- Born: Newark, New Jersey
- Education: Temple University Fordham University
- Occupation: businesswoman
- Title: CEO

= Darcy Antonellis =

American businesswoman

Darcy Antonellis FSMPTE is an American businesswoman who was Chief Executive Officer of Vubiquity, Division President of Amdocs Media, and President of Warner Bros Technical Operations.

==Early life and education==
Antonellis was born in Newark, New Jersey on April 16.

In 1984, she graduated from Temple University with a Bachelors in Electrical engineering.

In 1996, she received a master's degree in Finance at Fordham University.

==Career==
Antonellis was the Head of Operations at the CBS News department in Washington, D.C. She became Vice President, Technical Operations in New York. Antonellis then became Vice President, Technical and Olympic Operations for CBS Sports. She organized the CBS coverage at three Winter Olympics; Albertville, Lillehammer, and Nagano (the 1998 Olympics). She also was Director of Operations in Saudi Arabia and Kuwait during the First Gulf War.
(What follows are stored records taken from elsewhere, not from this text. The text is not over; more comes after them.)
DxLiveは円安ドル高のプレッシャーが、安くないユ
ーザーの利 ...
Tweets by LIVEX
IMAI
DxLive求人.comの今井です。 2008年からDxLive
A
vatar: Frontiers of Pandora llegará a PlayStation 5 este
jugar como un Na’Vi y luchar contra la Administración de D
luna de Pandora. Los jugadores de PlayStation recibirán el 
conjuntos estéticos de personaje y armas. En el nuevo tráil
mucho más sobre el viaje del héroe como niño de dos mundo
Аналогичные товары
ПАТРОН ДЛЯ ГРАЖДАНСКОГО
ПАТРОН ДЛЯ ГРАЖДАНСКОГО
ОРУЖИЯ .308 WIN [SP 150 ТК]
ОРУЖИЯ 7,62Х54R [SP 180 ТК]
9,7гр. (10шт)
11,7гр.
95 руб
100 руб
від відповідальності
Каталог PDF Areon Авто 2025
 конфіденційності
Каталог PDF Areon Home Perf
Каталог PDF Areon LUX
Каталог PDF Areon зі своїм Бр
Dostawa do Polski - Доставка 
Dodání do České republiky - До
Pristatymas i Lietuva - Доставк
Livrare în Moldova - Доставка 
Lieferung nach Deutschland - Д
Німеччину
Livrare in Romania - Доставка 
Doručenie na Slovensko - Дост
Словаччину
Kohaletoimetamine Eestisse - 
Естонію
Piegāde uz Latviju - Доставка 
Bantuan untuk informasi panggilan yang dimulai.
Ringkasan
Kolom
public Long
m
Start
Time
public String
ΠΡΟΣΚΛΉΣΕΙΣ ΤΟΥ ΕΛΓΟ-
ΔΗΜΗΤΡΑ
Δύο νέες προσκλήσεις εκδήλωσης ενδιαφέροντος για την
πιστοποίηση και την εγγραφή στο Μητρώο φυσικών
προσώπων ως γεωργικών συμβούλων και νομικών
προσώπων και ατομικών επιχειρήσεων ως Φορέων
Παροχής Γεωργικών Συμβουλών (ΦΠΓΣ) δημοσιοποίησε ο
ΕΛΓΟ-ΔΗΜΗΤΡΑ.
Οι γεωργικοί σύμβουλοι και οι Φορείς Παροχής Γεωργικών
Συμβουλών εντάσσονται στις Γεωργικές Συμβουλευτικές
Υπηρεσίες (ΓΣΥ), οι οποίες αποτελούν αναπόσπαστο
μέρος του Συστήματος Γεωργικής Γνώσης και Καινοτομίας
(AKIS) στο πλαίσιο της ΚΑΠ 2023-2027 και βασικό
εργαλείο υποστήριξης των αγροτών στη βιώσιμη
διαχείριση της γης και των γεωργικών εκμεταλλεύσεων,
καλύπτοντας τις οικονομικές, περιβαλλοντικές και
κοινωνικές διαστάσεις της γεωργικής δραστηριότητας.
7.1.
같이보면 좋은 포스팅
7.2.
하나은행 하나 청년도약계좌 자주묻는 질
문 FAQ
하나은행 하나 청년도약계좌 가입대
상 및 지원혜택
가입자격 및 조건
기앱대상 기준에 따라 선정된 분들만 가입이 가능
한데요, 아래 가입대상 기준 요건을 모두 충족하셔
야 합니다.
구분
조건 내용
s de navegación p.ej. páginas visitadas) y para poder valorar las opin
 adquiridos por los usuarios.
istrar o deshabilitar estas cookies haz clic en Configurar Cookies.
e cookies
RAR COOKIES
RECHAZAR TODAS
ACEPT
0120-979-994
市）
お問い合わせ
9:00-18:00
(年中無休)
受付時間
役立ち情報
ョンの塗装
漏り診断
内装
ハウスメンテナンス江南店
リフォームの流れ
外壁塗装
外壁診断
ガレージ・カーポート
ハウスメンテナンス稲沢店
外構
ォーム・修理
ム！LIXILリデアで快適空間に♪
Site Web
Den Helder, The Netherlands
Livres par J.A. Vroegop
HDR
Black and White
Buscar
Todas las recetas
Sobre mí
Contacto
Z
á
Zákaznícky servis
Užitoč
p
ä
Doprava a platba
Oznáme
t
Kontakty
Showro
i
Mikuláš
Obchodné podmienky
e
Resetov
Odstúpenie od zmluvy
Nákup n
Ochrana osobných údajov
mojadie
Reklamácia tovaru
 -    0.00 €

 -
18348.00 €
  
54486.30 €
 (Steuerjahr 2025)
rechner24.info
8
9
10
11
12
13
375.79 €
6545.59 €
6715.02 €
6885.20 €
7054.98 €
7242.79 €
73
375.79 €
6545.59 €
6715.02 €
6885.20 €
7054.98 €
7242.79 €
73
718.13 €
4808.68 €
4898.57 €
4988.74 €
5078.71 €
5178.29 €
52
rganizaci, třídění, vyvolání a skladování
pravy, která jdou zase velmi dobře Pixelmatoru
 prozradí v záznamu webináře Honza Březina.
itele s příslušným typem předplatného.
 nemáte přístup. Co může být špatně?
In 1998, she moved to Warner Bros. as Senior Vice President, Distribution Technologies & Operations, receiving promotion to Executive Vice-President, Distribution Technologies & Operations in 2003. In 2004, she became Senior Vice-President for Worldwide Anti-Piracy Operations. She oversaw the creation of the world's first corporate anti-piracy operation, to be headquartered in Burbank, California but with a presence in London, Germany, South America and Asia.

In 2008, Antonellis became President of Warner Bros Technical Operations, reporting to Kevin Tsujihara and succeeding Chris Cookson. Her new responsibility was to oversee the supply chain, although she retained her previous anti-piracy jurisdiction.

In 2014, Antonellis joined Vubiquity as CEO.

==Memberships and awards==
In 2003, Antonellis was made a Fellow of the Society of Motion Picture and Television Engineers (SMPTE). Her alma mater, Temple University, has also recognised her achievements in engineering.

She received two Emmy Awards, a Technology Leadership Award in 2007, and was a manager of the Hollywood division of the SMPTE.

In October 2021, it was announced that Antonellis would be awarded a Lifetime Achievement Award From the Hollywood Professional Association.

==Personal life==
Antonellis is the mother of two children, Andrea and Sebastian.

She is passionate about sports and is a Philadelphia Eagles fan.